New BBQ Joint Coming To DC's Penn Quarter - Hill Country

One of the reasons we started Pork Barrel BBQ was because we thought that DC was lacking good BBQ joints. Coming from Kansas City we got spoiled by a town that within an hours drive of downtown boasts enough BBQ joints that one can eat at one everyday for an entire year and not have to eat at the same joint twice in the year.

When we aren't firing up our own grills in our backyards or at an event cooking our award winning BBQ we are still in search for great BBQ in the DC area. Last week we were excited to hear of the prospects of a new BBQ joint making its way to DC. Hill Country, a stalwart of the New York City BBQ scene (Is there a NYC BBQ scene? - I'm still trying to figure that out too.) is coming to DC's Penn Quarter (at 410 Seventh St., NW) sometime next year (we hear July).

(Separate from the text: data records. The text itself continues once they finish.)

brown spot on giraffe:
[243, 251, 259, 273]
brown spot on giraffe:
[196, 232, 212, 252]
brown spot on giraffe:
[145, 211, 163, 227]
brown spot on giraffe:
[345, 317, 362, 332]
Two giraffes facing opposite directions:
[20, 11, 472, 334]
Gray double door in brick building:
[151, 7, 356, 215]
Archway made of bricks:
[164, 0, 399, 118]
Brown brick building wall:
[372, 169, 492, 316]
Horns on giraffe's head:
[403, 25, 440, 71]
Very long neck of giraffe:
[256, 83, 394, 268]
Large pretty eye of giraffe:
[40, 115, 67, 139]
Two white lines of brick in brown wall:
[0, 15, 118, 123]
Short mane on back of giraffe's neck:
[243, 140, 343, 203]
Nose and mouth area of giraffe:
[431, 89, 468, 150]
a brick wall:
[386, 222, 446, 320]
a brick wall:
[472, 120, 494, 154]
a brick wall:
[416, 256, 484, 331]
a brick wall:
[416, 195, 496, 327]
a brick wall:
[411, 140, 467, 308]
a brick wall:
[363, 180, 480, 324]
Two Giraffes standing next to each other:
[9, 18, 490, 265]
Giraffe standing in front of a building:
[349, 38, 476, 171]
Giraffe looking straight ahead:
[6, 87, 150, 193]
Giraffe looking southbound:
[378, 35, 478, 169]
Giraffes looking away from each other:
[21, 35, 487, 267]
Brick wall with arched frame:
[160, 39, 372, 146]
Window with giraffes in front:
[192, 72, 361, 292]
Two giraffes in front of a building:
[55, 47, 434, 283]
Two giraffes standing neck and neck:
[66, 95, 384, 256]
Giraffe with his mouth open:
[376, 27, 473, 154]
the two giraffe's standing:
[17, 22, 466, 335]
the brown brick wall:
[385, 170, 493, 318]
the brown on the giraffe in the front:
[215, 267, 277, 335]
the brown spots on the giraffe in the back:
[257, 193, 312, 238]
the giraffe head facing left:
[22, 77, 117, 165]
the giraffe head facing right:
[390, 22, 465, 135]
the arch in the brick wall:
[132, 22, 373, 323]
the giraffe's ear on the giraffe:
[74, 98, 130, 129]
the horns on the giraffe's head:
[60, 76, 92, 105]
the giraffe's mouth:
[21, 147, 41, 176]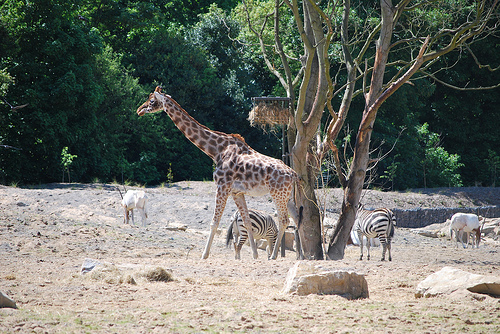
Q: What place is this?
A: It is a zoo.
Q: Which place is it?
A: It is a zoo.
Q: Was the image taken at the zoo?
A: Yes, it was taken in the zoo.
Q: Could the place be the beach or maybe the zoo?
A: It is the zoo.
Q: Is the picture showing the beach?
A: No, the picture is showing the zoo.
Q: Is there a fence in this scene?
A: No, there are no fences.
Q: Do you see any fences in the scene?
A: No, there are no fences.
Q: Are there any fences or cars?
A: No, there are no fences or cars.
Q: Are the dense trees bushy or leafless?
A: The trees are bushy.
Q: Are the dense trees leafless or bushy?
A: The trees are bushy.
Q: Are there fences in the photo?
A: No, there are no fences.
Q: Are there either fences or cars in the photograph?
A: No, there are no fences or cars.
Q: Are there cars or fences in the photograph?
A: No, there are no fences or cars.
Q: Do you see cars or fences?
A: No, there are no fences or cars.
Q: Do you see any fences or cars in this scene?
A: No, there are no fences or cars.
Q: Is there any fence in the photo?
A: No, there are no fences.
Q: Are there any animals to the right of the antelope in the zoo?
A: Yes, there are animals to the right of the antelope.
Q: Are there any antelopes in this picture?
A: Yes, there is an antelope.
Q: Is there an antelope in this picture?
A: Yes, there is an antelope.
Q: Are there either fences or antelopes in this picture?
A: Yes, there is an antelope.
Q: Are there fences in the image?
A: No, there are no fences.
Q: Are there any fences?
A: No, there are no fences.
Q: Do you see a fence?
A: No, there are no fences.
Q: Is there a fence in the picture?
A: No, there are no fences.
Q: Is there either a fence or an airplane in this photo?
A: No, there are no fences or airplanes.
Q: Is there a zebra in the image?
A: Yes, there is a zebra.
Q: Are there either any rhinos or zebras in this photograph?
A: Yes, there is a zebra.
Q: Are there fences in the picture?
A: No, there are no fences.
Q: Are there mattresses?
A: No, there are no mattresses.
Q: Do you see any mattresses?
A: No, there are no mattresses.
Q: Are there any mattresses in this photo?
A: No, there are no mattresses.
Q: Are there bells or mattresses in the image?
A: No, there are no mattresses or bells.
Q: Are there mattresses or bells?
A: No, there are no mattresses or bells.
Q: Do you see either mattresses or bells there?
A: No, there are no mattresses or bells.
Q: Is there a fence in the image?
A: No, there are no fences.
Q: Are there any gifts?
A: No, there are no gifts.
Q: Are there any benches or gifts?
A: No, there are no gifts or benches.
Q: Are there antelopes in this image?
A: Yes, there is an antelope.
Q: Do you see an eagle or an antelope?
A: Yes, there is an antelope.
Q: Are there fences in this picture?
A: No, there are no fences.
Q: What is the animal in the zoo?
A: The animal is an antelope.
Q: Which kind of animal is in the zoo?
A: The animal is an antelope.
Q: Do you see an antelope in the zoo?
A: Yes, there is an antelope in the zoo.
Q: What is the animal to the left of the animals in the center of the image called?
A: The animal is an antelope.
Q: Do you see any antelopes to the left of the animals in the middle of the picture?
A: Yes, there is an antelope to the left of the animals.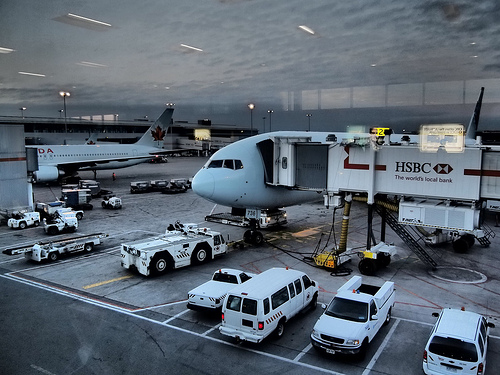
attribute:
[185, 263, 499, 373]
vehicles — white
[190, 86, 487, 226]
airplane — white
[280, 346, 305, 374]
lines — white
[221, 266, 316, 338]
commercial van — white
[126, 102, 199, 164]
maple leaf — red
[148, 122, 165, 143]
leaf — red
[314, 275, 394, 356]
truck — white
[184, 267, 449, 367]
white vehicles — white 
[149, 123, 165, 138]
maple leaf — red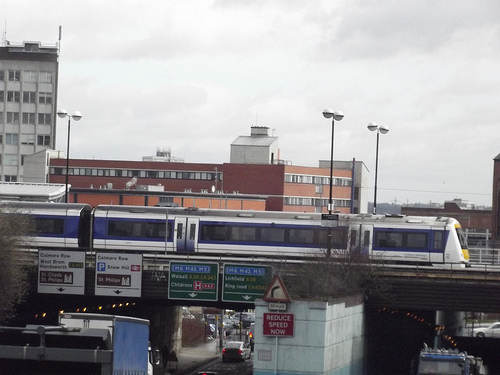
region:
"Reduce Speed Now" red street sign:
[261, 311, 293, 337]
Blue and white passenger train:
[0, 200, 473, 267]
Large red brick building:
[47, 157, 352, 213]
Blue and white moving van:
[56, 310, 158, 371]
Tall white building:
[0, 35, 60, 183]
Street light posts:
[321, 105, 387, 215]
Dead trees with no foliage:
[286, 242, 386, 298]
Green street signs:
[165, 256, 272, 302]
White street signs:
[32, 241, 142, 296]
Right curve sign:
[261, 273, 291, 303]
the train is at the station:
[5, 183, 471, 270]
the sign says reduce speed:
[253, 300, 298, 350]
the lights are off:
[286, 95, 344, 210]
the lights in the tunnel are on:
[375, 303, 470, 344]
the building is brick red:
[122, 160, 305, 203]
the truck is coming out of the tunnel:
[380, 327, 488, 372]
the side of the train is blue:
[85, 211, 458, 246]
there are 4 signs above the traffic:
[2, 238, 289, 310]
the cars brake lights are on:
[202, 332, 245, 359]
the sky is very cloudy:
[132, 19, 437, 178]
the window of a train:
[404, 229, 431, 251]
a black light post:
[324, 116, 336, 208]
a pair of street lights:
[321, 105, 347, 122]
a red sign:
[260, 307, 299, 340]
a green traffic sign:
[165, 258, 222, 308]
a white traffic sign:
[91, 247, 148, 301]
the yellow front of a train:
[454, 219, 471, 266]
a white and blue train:
[0, 197, 475, 259]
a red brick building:
[46, 154, 356, 216]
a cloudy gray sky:
[0, 0, 499, 210]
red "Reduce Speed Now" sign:
[264, 312, 294, 338]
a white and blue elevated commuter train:
[0, 203, 477, 276]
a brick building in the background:
[51, 151, 357, 218]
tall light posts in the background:
[322, 106, 393, 213]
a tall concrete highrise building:
[1, 62, 58, 181]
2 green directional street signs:
[167, 260, 273, 305]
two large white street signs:
[36, 247, 140, 297]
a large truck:
[416, 340, 485, 372]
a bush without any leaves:
[290, 217, 386, 304]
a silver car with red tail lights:
[218, 340, 251, 360]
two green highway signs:
[130, 219, 300, 323]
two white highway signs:
[12, 218, 182, 315]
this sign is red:
[252, 301, 337, 363]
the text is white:
[248, 303, 339, 358]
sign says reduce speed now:
[261, 305, 336, 357]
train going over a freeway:
[98, 172, 487, 349]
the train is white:
[240, 186, 492, 301]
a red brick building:
[216, 161, 324, 238]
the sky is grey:
[401, 157, 445, 184]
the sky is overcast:
[422, 163, 498, 191]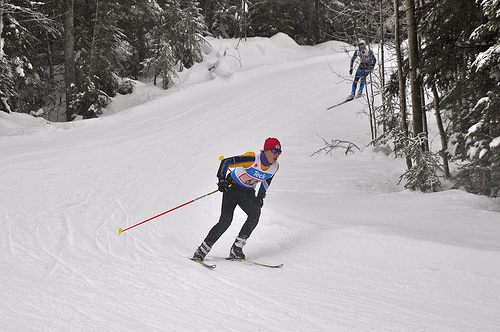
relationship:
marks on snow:
[82, 236, 161, 270] [62, 129, 202, 191]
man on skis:
[192, 137, 283, 260] [193, 256, 285, 273]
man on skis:
[192, 137, 283, 260] [192, 249, 287, 272]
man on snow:
[192, 137, 283, 260] [2, 31, 497, 328]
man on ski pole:
[192, 137, 283, 260] [353, 55, 361, 70]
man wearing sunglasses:
[192, 137, 283, 260] [260, 141, 290, 161]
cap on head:
[255, 130, 291, 157] [249, 127, 291, 172]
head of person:
[249, 127, 291, 172] [187, 112, 297, 281]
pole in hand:
[118, 188, 217, 234] [214, 179, 228, 190]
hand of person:
[214, 179, 228, 190] [192, 136, 282, 270]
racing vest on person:
[228, 150, 278, 197] [192, 136, 282, 270]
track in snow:
[89, 240, 138, 272] [104, 240, 262, 322]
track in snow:
[93, 257, 158, 292] [330, 217, 465, 259]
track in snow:
[89, 240, 138, 272] [8, 130, 180, 330]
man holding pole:
[192, 137, 283, 260] [120, 188, 218, 232]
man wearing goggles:
[192, 137, 283, 260] [260, 150, 279, 159]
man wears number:
[192, 137, 283, 260] [235, 173, 259, 190]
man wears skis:
[191, 138, 283, 271] [182, 242, 214, 273]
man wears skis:
[191, 138, 283, 271] [202, 247, 305, 279]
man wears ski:
[192, 137, 283, 260] [189, 252, 217, 267]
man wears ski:
[192, 137, 283, 260] [222, 250, 286, 269]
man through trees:
[342, 40, 376, 102] [362, 2, 393, 150]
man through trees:
[342, 40, 376, 102] [388, 0, 430, 191]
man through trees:
[342, 40, 376, 102] [412, 2, 467, 194]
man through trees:
[342, 40, 376, 102] [453, 0, 499, 203]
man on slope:
[192, 137, 283, 260] [36, 194, 339, 300]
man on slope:
[342, 40, 376, 102] [261, 50, 372, 137]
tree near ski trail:
[19, 10, 145, 120] [337, 206, 470, 327]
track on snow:
[402, 260, 450, 279] [2, 31, 497, 328]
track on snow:
[89, 240, 138, 272] [2, 31, 497, 328]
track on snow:
[187, 100, 263, 118] [2, 31, 497, 328]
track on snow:
[89, 240, 138, 272] [47, 278, 114, 316]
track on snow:
[106, 194, 184, 268] [49, 125, 384, 310]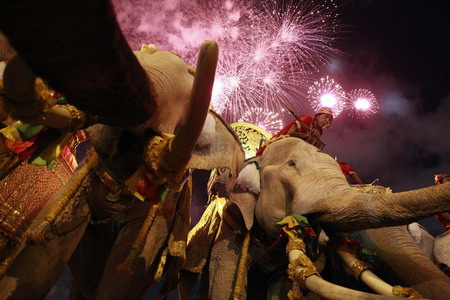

Hill Country pays homage to Lockhart, TX's Kreuz Market. Kreuz Market is famous for selling its meats by weight and on butcher paper. A quick glance at the Hill Country website has us excited to try this new entry into the DC BBQ scene (Again, is there a DC BBQ scene? - We are still trying to figure that out too and if there isn't one we are trying to get one started.) Not only are we looking forward to trying their BBQ, we're looking forward to the prospects of a live country music venue in the heart of the city. Now the wait begins so you'll still be able to find us in our backyards and at events in the area handing out our BBQ to all of our fans.